The Company believes it is probable that it will fund each of the eight loans disclosed on page 67 in the Use of Proceeds section of the Amended Registration Statement.

Each of the unfunded commitments disclosed on page 67 in the Use of Proceeds section of the Amended Registration Statement (“unfunded commitments”) represents a contractual commitment of the Company to fund the unfunded portion of the Company’s commitment at the request of the applicable borrower.  Based on the Company’s underwriting experience, the Company believes it is probable that each of these unfunded commitments will be funded by the Company.  The amount of the Company’s commitment on its loans is an agreed upon term with its borrowers reflecting each parties’ expectation of the appropriate funding to occur pursuant to such loan and, as disclosed on page 67 in the Use of Proceeds section of the Amended Registration Statement, each of the borrowers is paying the Company an unused loan fee on its respective unfunded commitment.

Based on the Company’s underwriting experience and historical rate of converting approximately 90% of its fully-executed, non-binding term sheets, the Company believes it is probable that it will enter into binding definitive commitments for each of the fully-executed, non-binding term sheets disclosed on page 67 in the Use of Proceeds section of the Amended Registration Statement (the “term sheets”) and it will fund those term sheets, including the term sheet with the prospective borrower which has not yet paid the Company an expense deposit (the “Non-Deposit Tem Sheet”).  As previously disclosed to the Staff, these term sheets were executed by both parties after approximately two to three months of negotiations between the Company and the borrower, on average.

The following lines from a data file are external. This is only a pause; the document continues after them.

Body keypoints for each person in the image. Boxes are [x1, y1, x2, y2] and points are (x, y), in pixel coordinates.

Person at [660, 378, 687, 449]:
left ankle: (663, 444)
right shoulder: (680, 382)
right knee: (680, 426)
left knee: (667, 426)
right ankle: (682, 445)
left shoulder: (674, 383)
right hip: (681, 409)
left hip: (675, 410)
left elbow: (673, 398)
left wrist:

The execution of the term sheets subjects both parties to the implied covenant of good faith to consummate the loans. Additionally, as binding terms of these term sheets, the borrowers have each entered into periods of exclusivity with the Company with respect to such proposed loans.  With respect to the Non-Deposit Term Sheet, the Company believes that the lack of an expense deposit should not yield a different conversion result for the Non-Deposit Term Sheet because of the expense reimbursement provisions in the Non-Deposit Term Sheet. One of the binding terms of the Non-Deposit Term Sheet is the prospective borrower’s obligation to reimburse the Company for the Company’s direct costs of its due diligence and underwriting process. The Company has commenced its diligence process for this term sheet and expects to submit for reimbursement of its direct costs in the next 30 days.

3


The Company agrees that for the loans that have not yet closed, if the carrying value of the loan is anticipated to exceed the 20% concentration threshold provided in SAB Topic 1I, the Company, to the extent required, will provide the financial disclosures within the required time period following consummation of the loan closing.

*                                        *                                         *

If you have any questions regarding the Amended Registration Statement, please contact Jeeho Lee by telephone at 212-326-2266 or via e-mail at jeeholee@omm.com or Randolph Yiap, by telephone at 213-430-7780 or via email at ryiap@omm.com, Thomas Geoffroy, the Chief Financial Officer of the Company, by telephone at 561-510-2390 or via email at tom@advancedflowercapital.com, or Brandon Hetzel, the Controller of the Company, at 561-510-2390 or via email at brandon@advancedflowercapital.com.

Very truly yours,
 
/s/ Jeeho Lee
 

Enclosures

cc:

Leonard M. Tannenbaum, Chief Executive Officer and Chairman, AFC Gamma, Inc.
Thomas Geoffroy, Chief Financial Officer and Treasurer, AFC Gamma, Inc.
Brandon Hetzel, Controller, AFC Gamma, Inc.
C. Brophy Christenson, Partner, O’Melveny & Myers LLP
Randolph Yiap, Associate, O’Melveny & Myers LLP
Christopher Bellini, Member, Cozen O’ Connor P.C.